What is needed
Nothing should be left out. Transcribe the entries exactly as written.

Available data
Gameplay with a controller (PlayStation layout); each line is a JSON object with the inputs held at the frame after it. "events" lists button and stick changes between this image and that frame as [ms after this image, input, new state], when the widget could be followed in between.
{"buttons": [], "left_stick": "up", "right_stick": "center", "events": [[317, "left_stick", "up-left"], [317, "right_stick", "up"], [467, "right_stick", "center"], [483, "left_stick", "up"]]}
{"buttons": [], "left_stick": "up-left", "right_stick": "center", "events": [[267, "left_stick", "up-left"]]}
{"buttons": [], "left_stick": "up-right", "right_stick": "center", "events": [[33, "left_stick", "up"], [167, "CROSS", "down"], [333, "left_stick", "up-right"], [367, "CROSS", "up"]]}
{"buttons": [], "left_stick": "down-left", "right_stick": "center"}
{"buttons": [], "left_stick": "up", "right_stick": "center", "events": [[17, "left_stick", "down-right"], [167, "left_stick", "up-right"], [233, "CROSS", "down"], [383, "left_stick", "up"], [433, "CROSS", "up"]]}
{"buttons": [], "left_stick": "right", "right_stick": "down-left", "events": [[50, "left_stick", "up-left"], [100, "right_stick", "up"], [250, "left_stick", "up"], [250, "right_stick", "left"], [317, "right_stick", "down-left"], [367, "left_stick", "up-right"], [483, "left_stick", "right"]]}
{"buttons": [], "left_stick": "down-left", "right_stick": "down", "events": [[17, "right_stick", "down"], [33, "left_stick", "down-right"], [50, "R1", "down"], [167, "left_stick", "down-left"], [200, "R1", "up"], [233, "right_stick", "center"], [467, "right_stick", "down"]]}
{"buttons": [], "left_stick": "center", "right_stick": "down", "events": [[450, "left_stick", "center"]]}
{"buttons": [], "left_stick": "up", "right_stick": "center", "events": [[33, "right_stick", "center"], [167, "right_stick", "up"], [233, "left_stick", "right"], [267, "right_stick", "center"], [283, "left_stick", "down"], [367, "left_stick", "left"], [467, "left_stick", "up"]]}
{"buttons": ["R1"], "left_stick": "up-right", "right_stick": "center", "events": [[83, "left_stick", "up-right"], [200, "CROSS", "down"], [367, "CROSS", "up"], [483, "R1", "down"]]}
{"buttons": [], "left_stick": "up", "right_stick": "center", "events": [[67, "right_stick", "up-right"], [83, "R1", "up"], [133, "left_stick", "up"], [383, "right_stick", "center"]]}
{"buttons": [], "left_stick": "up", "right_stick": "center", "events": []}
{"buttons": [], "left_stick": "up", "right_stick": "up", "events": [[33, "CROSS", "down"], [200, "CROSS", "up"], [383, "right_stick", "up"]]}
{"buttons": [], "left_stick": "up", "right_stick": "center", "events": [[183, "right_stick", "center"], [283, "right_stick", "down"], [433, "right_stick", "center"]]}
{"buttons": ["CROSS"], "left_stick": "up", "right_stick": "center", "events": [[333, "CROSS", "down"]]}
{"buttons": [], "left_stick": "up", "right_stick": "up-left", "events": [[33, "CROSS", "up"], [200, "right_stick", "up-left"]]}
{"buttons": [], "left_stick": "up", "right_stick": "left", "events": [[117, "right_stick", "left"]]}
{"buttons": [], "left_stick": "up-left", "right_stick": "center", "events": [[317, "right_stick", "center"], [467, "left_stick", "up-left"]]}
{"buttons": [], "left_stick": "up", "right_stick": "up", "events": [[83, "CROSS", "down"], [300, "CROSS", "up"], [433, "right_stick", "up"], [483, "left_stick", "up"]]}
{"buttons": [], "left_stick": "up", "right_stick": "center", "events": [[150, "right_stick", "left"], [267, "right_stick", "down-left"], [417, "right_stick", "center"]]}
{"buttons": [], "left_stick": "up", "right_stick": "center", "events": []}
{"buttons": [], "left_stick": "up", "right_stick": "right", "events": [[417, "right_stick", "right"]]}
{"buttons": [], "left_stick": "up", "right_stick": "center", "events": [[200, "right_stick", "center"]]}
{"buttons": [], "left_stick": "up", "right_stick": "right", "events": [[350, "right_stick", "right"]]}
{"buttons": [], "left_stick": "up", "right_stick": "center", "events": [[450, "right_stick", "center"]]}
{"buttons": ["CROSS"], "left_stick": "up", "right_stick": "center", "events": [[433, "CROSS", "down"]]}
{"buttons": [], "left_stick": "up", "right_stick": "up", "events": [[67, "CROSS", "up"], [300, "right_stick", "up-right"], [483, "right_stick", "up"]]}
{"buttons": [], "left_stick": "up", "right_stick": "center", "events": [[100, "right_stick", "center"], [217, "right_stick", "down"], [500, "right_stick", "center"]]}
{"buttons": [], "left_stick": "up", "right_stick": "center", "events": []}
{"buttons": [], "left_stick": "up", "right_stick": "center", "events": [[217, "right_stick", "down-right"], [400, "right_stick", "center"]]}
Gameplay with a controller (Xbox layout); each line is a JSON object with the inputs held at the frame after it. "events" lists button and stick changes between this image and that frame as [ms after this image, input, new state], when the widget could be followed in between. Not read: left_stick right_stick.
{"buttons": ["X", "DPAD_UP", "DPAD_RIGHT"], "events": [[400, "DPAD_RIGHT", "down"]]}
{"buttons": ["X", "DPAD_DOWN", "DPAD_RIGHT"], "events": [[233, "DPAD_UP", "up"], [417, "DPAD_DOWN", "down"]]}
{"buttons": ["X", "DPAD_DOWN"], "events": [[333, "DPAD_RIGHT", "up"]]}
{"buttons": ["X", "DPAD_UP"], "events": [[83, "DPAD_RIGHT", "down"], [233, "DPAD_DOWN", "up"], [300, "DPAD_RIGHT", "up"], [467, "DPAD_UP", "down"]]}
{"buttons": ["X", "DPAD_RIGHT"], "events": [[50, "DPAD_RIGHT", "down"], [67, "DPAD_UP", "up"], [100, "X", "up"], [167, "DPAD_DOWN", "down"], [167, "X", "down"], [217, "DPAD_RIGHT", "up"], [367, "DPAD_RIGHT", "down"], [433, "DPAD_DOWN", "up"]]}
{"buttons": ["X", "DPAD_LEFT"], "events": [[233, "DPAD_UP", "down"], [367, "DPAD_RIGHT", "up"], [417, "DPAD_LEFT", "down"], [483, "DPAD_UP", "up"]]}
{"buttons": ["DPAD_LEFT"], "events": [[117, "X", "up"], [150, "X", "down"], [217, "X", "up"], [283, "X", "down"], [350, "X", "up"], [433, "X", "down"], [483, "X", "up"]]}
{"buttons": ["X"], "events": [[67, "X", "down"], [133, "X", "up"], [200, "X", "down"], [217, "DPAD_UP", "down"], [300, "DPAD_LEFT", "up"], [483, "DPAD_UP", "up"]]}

Answer to this exercise
Gameplay with a controller (PlayStation layout); each line is a JSON object with the inputs held at the frame after it. "events" lists button and stick changes between this image and that frame as [ms after this image, input, new state], when the widget could be followed in between.
{"buttons": [], "left_stick": "up", "right_stick": "center", "events": [[317, "left_stick", "up-left"], [317, "right_stick", "up"], [467, "right_stick", "center"], [483, "left_stick", "up"]]}
{"buttons": [], "left_stick": "up-left", "right_stick": "center", "events": [[267, "left_stick", "up-left"]]}
{"buttons": [], "left_stick": "up-right", "right_stick": "center", "events": [[33, "left_stick", "up"], [167, "CROSS", "down"], [333, "left_stick", "up-right"], [367, "CROSS", "up"]]}
{"buttons": [], "left_stick": "down-left", "right_stick": "center"}
{"buttons": [], "left_stick": "up", "right_stick": "center", "events": [[17, "left_stick", "down-right"], [167, "left_stick", "up-right"], [233, "CROSS", "down"], [383, "left_stick", "up"], [433, "CROSS", "up"]]}
{"buttons": [], "left_stick": "right", "right_stick": "down-left", "events": [[50, "left_stick", "up-left"], [100, "right_stick", "up"], [250, "left_stick", "up"], [250, "right_stick", "left"], [317, "right_stick", "down-left"], [367, "left_stick", "up-right"], [483, "left_stick", "right"]]}
{"buttons": [], "left_stick": "down-left", "right_stick": "down", "events": [[17, "right_stick", "down"], [33, "left_stick", "down-right"], [50, "R1", "down"], [167, "left_stick", "down-left"], [200, "R1", "up"], [233, "right_stick", "center"], [467, "right_stick", "down"]]}
{"buttons": [], "left_stick": "center", "right_stick": "down", "events": [[450, "left_stick", "center"]]}
{"buttons": [], "left_stick": "up", "right_stick": "center", "events": [[33, "right_stick", "center"], [167, "right_stick", "up"], [233, "left_stick", "right"], [267, "right_stick", "center"], [283, "left_stick", "down"], [367, "left_stick", "left"], [467, "left_stick", "up"]]}
{"buttons": ["R1"], "left_stick": "up-right", "right_stick": "center", "events": [[83, "left_stick", "up-right"], [200, "CROSS", "down"], [367, "CROSS", "up"], [483, "R1", "down"]]}
{"buttons": [], "left_stick": "up", "right_stick": "center", "events": [[67, "right_stick", "up-right"], [83, "R1", "up"], [133, "left_stick", "up"], [383, "right_stick", "center"]]}
{"buttons": [], "left_stick": "up", "right_stick": "center", "events": []}
{"buttons": [], "left_stick": "up", "right_stick": "up", "events": [[33, "CROSS", "down"], [200, "CROSS", "up"], [383, "right_stick", "up"]]}
{"buttons": [], "left_stick": "up", "right_stick": "center", "events": [[183, "right_stick", "center"], [283, "right_stick", "down"], [433, "right_stick", "center"]]}
{"buttons": ["CROSS"], "left_stick": "up", "right_stick": "center", "events": [[333, "CROSS", "down"]]}
{"buttons": [], "left_stick": "up", "right_stick": "up-left", "events": [[33, "CROSS", "up"], [200, "right_stick", "up-left"]]}
{"buttons": [], "left_stick": "up", "right_stick": "left", "events": [[117, "right_stick", "left"]]}
{"buttons": [], "left_stick": "up-left", "right_stick": "center", "events": [[317, "right_stick", "center"], [467, "left_stick", "up-left"]]}
{"buttons": [], "left_stick": "up", "right_stick": "up", "events": [[83, "CROSS", "down"], [300, "CROSS", "up"], [433, "right_stick", "up"], [483, "left_stick", "up"]]}
{"buttons": [], "left_stick": "up", "right_stick": "center", "events": [[150, "right_stick", "left"], [267, "right_stick", "down-left"], [417, "right_stick", "center"]]}
{"buttons": [], "left_stick": "up", "right_stick": "center", "events": []}
{"buttons": [], "left_stick": "up", "right_stick": "right", "events": [[417, "right_stick", "right"]]}
{"buttons": [], "left_stick": "up", "right_stick": "center", "events": [[200, "right_stick", "center"]]}
{"buttons": [], "left_stick": "up", "right_stick": "right", "events": [[350, "right_stick", "right"]]}
{"buttons": [], "left_stick": "up", "right_stick": "center", "events": [[450, "right_stick", "center"]]}
{"buttons": ["CROSS"], "left_stick": "up", "right_stick": "center", "events": [[433, "CROSS", "down"]]}
{"buttons": [], "left_stick": "up", "right_stick": "up", "events": [[67, "CROSS", "up"], [300, "right_stick", "up-right"], [483, "right_stick", "up"]]}
{"buttons": [], "left_stick": "up", "right_stick": "center", "events": [[100, "right_stick", "center"], [217, "right_stick", "down"], [500, "right_stick", "center"]]}
{"buttons": [], "left_stick": "up", "right_stick": "center", "events": []}
{"buttons": [], "left_stick": "up", "right_stick": "center", "events": [[217, "right_stick", "down-right"], [400, "right_stick", "center"]]}
Gameplay with a controller (Xbox layout); each line is a JSON object with the inputs held at the frame after it. "events" lists button and stick changes between this image and that frame as [ms after this image, input, new state], when the widget could be followed in between. Not read: left_stick right_stick.
{"buttons": ["X", "DPAD_UP", "DPAD_RIGHT"], "events": [[400, "DPAD_RIGHT", "down"]]}
{"buttons": ["X", "DPAD_DOWN", "DPAD_RIGHT"], "events": [[233, "DPAD_UP", "up"], [417, "DPAD_DOWN", "down"]]}
{"buttons": ["X", "DPAD_DOWN"], "events": [[333, "DPAD_RIGHT", "up"]]}
{"buttons": ["X", "DPAD_UP"], "events": [[83, "DPAD_RIGHT", "down"], [233, "DPAD_DOWN", "up"], [300, "DPAD_RIGHT", "up"], [467, "DPAD_UP", "down"]]}
{"buttons": ["X", "DPAD_RIGHT"], "events": [[50, "DPAD_RIGHT", "down"], [67, "DPAD_UP", "up"], [100, "X", "up"], [167, "DPAD_DOWN", "down"], [167, "X", "down"], [217, "DPAD_RIGHT", "up"], [367, "DPAD_RIGHT", "down"], [433, "DPAD_DOWN", "up"]]}
{"buttons": ["X", "DPAD_LEFT"], "events": [[233, "DPAD_UP", "down"], [367, "DPAD_RIGHT", "up"], [417, "DPAD_LEFT", "down"], [483, "DPAD_UP", "up"]]}
{"buttons": ["DPAD_LEFT"], "events": [[117, "X", "up"], [150, "X", "down"], [217, "X", "up"], [283, "X", "down"], [350, "X", "up"], [433, "X", "down"], [483, "X", "up"]]}
{"buttons": ["X"], "events": [[67, "X", "down"], [133, "X", "up"], [200, "X", "down"], [217, "DPAD_UP", "down"], [300, "DPAD_LEFT", "up"], [483, "DPAD_UP", "up"]]}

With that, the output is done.